> [抜粋文]:
⟨

今から2〜3年前、僕は大久保と新宿の間位にある会社で働いていました。
そこの近所に靖国通り沿いじゃない方のドン・キホーテがあり、
屋台風の酒飲み処が併設されておりまして、僕はそこの店が大好きで、
在職中は尋常じゃ無いペースで通いつめておりました。

当時会社での僕の状況は激流のごとく移り変わっている最中で、
その荒波に飲まれた僕は、来る日も来る日も現在の約30倍の速度で、
平均して23時位までは仕事をこなしていました。
しかしその会社には奇跡としか言いようの無い程酒好きが集まっていて、
大体20時を超えた辺りで、誰かしらの口から
「酒、飲みてぇ」
という由の発言があり、そうするともう一気に皆
「仕事終わったら酒」モードに突入し、仕事の速度を現在の
約45倍程度にまで早め、終わった者からこの屋台に飛び込むという
日程を週に4〜5回はくり返していました。

⟩

抽出エントリ:

⟨

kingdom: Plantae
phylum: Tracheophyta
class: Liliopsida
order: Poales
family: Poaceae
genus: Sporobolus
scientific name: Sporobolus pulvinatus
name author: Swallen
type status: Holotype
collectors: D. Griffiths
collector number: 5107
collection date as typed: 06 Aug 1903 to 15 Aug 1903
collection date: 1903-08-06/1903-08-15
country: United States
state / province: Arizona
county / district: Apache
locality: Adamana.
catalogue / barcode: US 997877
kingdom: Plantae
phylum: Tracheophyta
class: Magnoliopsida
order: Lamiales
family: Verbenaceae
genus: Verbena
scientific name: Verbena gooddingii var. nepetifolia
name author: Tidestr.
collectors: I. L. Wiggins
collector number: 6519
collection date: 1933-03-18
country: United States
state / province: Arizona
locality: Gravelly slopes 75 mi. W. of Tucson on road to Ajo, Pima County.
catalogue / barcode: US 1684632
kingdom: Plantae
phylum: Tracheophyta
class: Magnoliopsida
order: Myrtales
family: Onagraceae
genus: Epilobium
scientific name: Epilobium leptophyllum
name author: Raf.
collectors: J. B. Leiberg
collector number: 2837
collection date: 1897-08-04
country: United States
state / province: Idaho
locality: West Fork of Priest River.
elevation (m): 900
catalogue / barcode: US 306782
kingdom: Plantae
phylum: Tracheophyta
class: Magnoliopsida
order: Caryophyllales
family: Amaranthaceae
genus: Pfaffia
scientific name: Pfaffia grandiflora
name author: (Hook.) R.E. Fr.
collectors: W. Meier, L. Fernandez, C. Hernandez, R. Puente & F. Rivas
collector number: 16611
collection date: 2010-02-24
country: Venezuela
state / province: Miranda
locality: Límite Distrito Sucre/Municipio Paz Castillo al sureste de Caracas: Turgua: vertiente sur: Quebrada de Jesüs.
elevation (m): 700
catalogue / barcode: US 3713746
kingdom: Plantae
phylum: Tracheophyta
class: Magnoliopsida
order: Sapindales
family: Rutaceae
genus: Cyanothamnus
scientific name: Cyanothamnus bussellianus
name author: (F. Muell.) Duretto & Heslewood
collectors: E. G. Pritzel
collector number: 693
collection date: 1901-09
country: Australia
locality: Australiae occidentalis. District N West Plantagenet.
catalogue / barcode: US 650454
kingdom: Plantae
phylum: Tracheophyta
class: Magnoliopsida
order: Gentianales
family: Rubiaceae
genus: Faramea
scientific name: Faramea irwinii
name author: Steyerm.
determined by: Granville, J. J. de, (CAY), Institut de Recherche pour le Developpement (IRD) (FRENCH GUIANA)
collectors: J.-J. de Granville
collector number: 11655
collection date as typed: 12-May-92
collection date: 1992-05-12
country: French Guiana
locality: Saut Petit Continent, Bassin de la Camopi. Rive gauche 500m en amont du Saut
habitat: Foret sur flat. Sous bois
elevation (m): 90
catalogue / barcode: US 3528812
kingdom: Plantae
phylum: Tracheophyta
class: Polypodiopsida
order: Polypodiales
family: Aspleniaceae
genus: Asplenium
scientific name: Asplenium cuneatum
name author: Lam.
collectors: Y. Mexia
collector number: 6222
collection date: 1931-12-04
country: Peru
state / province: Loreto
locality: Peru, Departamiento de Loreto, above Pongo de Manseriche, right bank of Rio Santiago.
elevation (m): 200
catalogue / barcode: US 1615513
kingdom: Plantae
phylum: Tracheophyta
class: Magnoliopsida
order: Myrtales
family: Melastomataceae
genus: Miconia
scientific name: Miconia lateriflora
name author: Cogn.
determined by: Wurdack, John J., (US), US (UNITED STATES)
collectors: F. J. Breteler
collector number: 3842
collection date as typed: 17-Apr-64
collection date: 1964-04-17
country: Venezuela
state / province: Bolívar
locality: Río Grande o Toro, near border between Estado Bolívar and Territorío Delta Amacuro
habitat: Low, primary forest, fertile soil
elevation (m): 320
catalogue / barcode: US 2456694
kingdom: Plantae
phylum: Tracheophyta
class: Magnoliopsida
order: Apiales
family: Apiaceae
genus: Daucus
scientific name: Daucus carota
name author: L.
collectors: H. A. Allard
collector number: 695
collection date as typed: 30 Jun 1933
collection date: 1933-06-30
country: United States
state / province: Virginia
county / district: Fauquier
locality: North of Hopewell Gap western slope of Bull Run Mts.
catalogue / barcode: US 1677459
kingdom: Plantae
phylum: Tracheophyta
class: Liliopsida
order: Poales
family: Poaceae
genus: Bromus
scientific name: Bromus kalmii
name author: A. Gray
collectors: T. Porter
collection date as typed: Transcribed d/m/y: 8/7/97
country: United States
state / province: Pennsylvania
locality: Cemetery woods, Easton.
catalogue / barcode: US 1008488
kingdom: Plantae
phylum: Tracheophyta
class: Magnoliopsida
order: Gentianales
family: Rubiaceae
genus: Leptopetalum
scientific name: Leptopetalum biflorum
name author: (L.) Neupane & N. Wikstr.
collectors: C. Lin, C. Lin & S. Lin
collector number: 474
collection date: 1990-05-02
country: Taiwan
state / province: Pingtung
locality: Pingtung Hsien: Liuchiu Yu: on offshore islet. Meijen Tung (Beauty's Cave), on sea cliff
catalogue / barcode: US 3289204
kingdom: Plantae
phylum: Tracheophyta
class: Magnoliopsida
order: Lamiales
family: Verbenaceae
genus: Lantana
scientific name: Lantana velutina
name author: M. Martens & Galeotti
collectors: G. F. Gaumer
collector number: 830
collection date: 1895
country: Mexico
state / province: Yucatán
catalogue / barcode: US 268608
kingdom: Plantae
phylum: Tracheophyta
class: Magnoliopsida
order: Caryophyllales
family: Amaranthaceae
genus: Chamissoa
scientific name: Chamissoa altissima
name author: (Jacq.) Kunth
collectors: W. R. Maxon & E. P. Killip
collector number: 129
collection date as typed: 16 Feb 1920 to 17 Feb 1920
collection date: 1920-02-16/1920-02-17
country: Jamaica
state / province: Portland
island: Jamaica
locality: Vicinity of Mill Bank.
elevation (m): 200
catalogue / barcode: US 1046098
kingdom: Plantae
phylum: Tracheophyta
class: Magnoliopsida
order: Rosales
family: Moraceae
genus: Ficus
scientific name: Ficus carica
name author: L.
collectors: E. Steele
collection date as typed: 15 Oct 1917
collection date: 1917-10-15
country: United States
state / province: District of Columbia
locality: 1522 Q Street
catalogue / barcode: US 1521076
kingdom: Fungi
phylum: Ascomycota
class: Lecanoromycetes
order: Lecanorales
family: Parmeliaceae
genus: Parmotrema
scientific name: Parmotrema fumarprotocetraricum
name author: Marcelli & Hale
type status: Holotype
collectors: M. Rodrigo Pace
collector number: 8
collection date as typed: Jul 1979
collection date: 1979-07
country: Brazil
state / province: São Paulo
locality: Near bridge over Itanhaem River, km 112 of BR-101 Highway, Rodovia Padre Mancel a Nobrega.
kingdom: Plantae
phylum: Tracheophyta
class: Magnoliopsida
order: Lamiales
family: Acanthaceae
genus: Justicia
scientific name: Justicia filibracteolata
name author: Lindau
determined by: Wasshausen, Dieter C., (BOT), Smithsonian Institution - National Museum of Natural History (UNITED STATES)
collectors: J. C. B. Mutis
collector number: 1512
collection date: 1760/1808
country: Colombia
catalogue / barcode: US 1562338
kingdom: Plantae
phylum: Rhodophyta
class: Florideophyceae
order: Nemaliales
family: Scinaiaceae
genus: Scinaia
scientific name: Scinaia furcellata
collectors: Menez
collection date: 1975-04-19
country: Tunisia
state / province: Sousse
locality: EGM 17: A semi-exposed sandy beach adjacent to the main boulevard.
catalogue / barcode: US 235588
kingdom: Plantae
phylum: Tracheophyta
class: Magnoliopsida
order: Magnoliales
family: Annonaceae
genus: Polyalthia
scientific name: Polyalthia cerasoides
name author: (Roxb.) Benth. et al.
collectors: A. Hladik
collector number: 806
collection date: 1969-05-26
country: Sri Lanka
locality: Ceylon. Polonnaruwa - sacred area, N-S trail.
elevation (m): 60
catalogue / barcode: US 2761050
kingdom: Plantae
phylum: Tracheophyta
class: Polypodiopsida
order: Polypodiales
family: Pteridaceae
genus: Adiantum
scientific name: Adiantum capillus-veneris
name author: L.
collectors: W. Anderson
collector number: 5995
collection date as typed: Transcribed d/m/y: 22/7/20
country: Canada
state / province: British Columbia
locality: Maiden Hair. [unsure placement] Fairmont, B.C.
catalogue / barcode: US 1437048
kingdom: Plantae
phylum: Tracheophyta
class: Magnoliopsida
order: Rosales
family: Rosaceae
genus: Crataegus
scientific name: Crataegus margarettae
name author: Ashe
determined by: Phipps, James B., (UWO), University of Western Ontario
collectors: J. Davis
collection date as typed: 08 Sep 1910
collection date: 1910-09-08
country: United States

⟩

> [作業内容]:
a) 抜粋文のうち、「当時会社での僕の状況は激流のごとく移り変わっている最中で、」を含む語句で始まり「日程を週に4〜5回はくり返していました。」で終わる部分を、一字一句変えずに書き出してもらえますか？
b) エントリの中で、「collector number: 2837」を含む行から「name author: (Hook.) R.E. Fr.」を含む行までの部分について、「locality」を「location」に入れ替え、ほかは何も変えずにその部分だけを示してもらえますか？
抜粋文とエントリは互いに関係がありません。

> [出力結果]:
a)
当時会社での僕の状況は激流のごとく移り変わっている最中で、
その荒波に飲まれた僕は、来る日も来る日も現在の約30倍の速度で、
平均して23時位までは仕事をこなしていました。
しかしその会社には奇跡としか言いようの無い程酒好きが集まっていて、
大体20時を超えた辺りで、誰かしらの口から
「酒、飲みてぇ」
という由の発言があり、そうするともう一気に皆
「仕事終わったら酒」モードに突入し、仕事の速度を現在の
約45倍程度にまで早め、終わった者からこの屋台に飛び込むという
日程を週に4〜5回はくり返していました。

b)
collector number: 2837
collection date: 1897-08-04
country: United States
state / province: Idaho
location: West Fork of Priest River.
elevation (m): 900
catalogue / barcode: US 306782
kingdom: Plantae
phylum: Tracheophyta
class: Magnoliopsida
order: Caryophyllales
family: Amaranthaceae
genus: Pfaffia
scientific name: Pfaffia grandiflora
name author: (Hook.) R.E. Fr.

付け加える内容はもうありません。